Monday, July 21, 2014

How to make the most of your order.

Shipping is expensive, especially when you are talking about shipping a live or perishable product. Shipping is at its most expensive when you are shipping Standard or Priority Overnight. If not the most expensive part of the order, shipping will usually be at least as expensive as the product being shipped. Today, I' m going provide a few tips to help reduce that ratio and make the the most of your order.

Weight vs. Volume

Shipping is calculated using two measures, weight and volume. The shippers (FEDEX and UPS) set a minimum ship weight that is based on the size box that is shipped. You want to avoid orders that are lighter than the minimum ship weight, you will just end up paying for unused weight. 

Generally speaking we have three different size boxes we use to ship. Large lobsters do not fit in our small box. We can ship up to 6 large lobsters in our medium box. when we use a medium box, the minimum weight that we get charged for is 10 pounds.

This example illustrates how shipping at least the minimum weight reduces the shipping cost per lobster. 



Fixed vs Variable Costs

Some of your shipping charges are variable. That is, as your weight increases so does your cost. Or in the case of insurance, as your value increases so does your insurance. But some of your costs are fixed. The best example is Gurnet Trading's handling fee. It is a flat $30 per order. This charge covers the expense of the box, the gel packs, my labor to process your order, and the labor to pack the box. To minimize the impact of fixed charges, order more product.
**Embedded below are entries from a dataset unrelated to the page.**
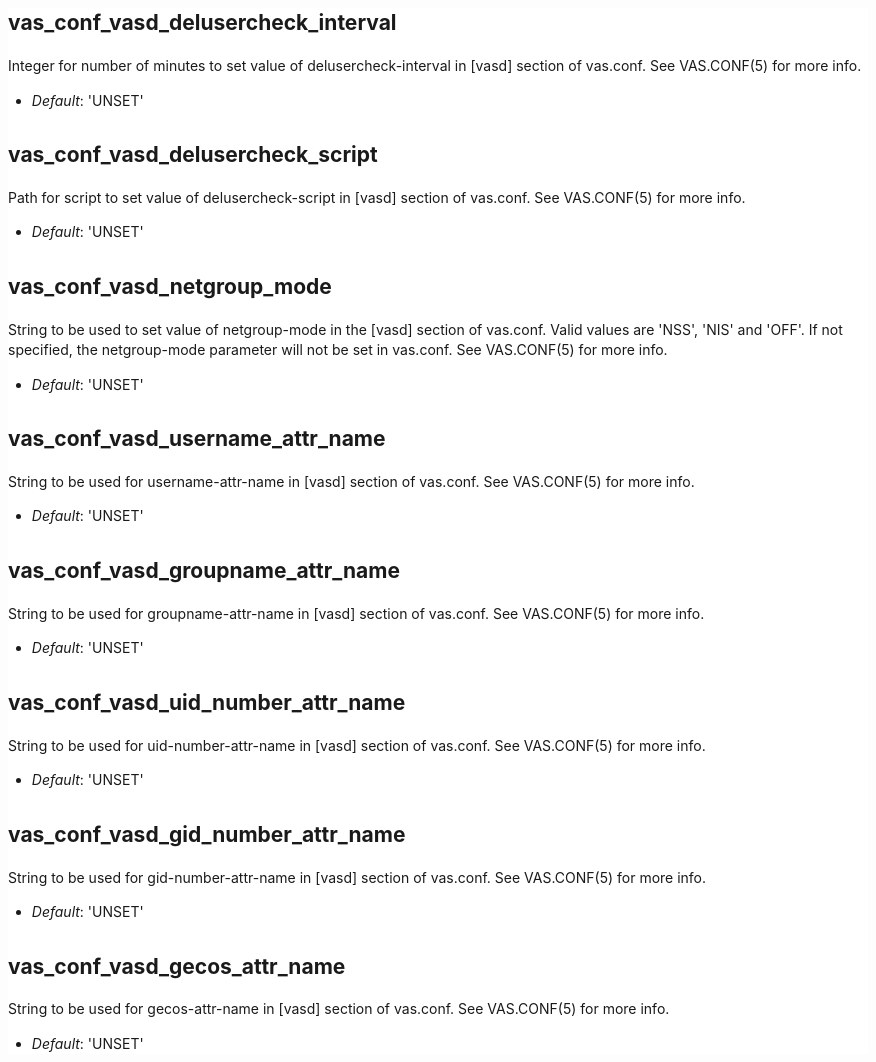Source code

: vas_conf_vasd_delusercheck_interval
-----------------------------------
Integer for number of minutes to set value of delusercheck-interval in [vasd] section of vas.conf. See VAS.CONF(5) for more info.

- *Default*: 'UNSET'

vas_conf_vasd_delusercheck_script
---------------------------------
Path for script to set value of delusercheck-script in [vasd] section of vas.conf. See VAS.CONF(5) for more info.

- *Default*: 'UNSET'

vas_conf_vasd_netgroup_mode
---------------------------
String to be used to set value of netgroup-mode in the [vasd] section of vas.conf.
Valid values are 'NSS', 'NIS' and 'OFF'. If not specified, the netgroup-mode parameter
will not be set in vas.conf. See VAS.CONF(5) for more info.

- *Default*: 'UNSET'

vas_conf_vasd_username_attr_name
--------------------------------
String to be used for username-attr-name  in [vasd] section of vas.conf. See VAS.CONF(5) for more info.

- *Default*: 'UNSET'


vas_conf_vasd_groupname_attr_name
---------------------------------
String to be used for groupname-attr-name  in [vasd] section of vas.conf. See VAS.CONF(5) for more info.

- *Default*: 'UNSET'

vas_conf_vasd_uid_number_attr_name
----------------------------------
String to be used for uid-number-attr-name  in [vasd] section of vas.conf. See VAS.CONF(5) for more info.

- *Default*: 'UNSET'

vas_conf_vasd_gid_number_attr_name
----------------------------------
String to be used for gid-number-attr-name  in [vasd] section of vas.conf. See VAS.CONF(5) for more info.

- *Default*: 'UNSET'

vas_conf_vasd_gecos_attr_name
-----------------------------
String to be used for gecos-attr-name  in [vasd] section of vas.conf. See VAS.CONF(5) for more info.

- *Default*: 'UNSET'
This example illustrates how ordering enough items can make the $30 handling fee almost inconsequential. 

High Value vs Low Value

When you place an order you want to get the biggest bang for your buck. You want to spend your money on the product not the shipping. You can't eat shipping. Shipping doesn't taste good. You can't even put in on a shelf to display. So the best way to reduce the impact of shipping, is by ordering high value items. 



This example illustrates how shipping a high value item like lobster meat reduces the effect of shipping charges on the overall price. Shipping 5 pounds of crab claws and 5 pounds of lobster meat costs pretty much the same (the lobster meat needs an $3 in insurance), but shipping makes up 85% of the crab claw order while it only makes up 30% of the lobster meat order. 

This examples isn't to tell you not to ship low dollar items. We want to sell crab claws and clams as much as we want to sell lobsters and chowders. But you can make the most of your order by mixing and matching high and low value items to maximize your YUMMY:SHIPPING ratio while still ordering your favorite products.

Economics vs Enjoyment

Seafood is not just food. Often it is an event. You sit around a table with friends and family picking apart food and eating in a more primal and tribal way. This is especially the case with live lobsters. There is the thrill of cooking a live creature yourself. There is a satisfaction in knowing how it was handled and treated. When intangibles like satisfaction and enjoyment enter the equation, economics get thrown out the window. It is hard to put a price on the smile of a child holding their first live lobster. What is the worth of  the rowdy laughter of a family watching a puppy bark at lobster crawling across the floor? 

When you aren't looking for an event, the economics are easy to calculate. Certain items are more efficient to ship. Live lobsters vs lobster meat is the single best example of how intended use of a product can drive cost. 



This example illustrates the difference intended use can have. It takes about 7 pounds of live lobsters (or about 5-6 small lobsters)  to make 1 pound of clear meat. Clear meat packs much smaller and lighter than live lobsters. When you ship live lobsters you are paying for the weight of shells, organs, and water. 2 pounds of meat can go into a small box while 11 lobsters has to go into a medium or large box. From an economic standpoint, we should only ever ship lobster meat. But where is the fun in that? No one wants to go to a lobster bake and eat picked meat out of a bowl. They want to crack the shell open and suck the legs. Some people want to hunt for tomalley and row. Others want to trade their tales for claws. 

The Tips
Obviously your order is going to be based on your preferences, needs, and budget. But when you can, think about these tips to help reduce your shipping cost. 

  1. Beat the dimensional weight minimum by ordering dense items that pack tightly into small boxes such as scallops, lobster meat, clams, mussels, and oysters.
  2. Reduce the impact of flat rate handling charges ordering more products.
  3. Mix high value items with low value items to reduce the impact of shipping.
  4. Consider your purpose. Is there a specific reason you need the product alive and in the shell? A processed product might ship cheaper.
  5. Do you have friends, family, neighbors or co-workers who might want to order as well? Get together and place a single order for the holidays or special event. We can put up to 50 pounds of product in a single box. A 50 pound order will have great economy of scale. On shipping alone, you will save, but we might also be able to discount product prices as well.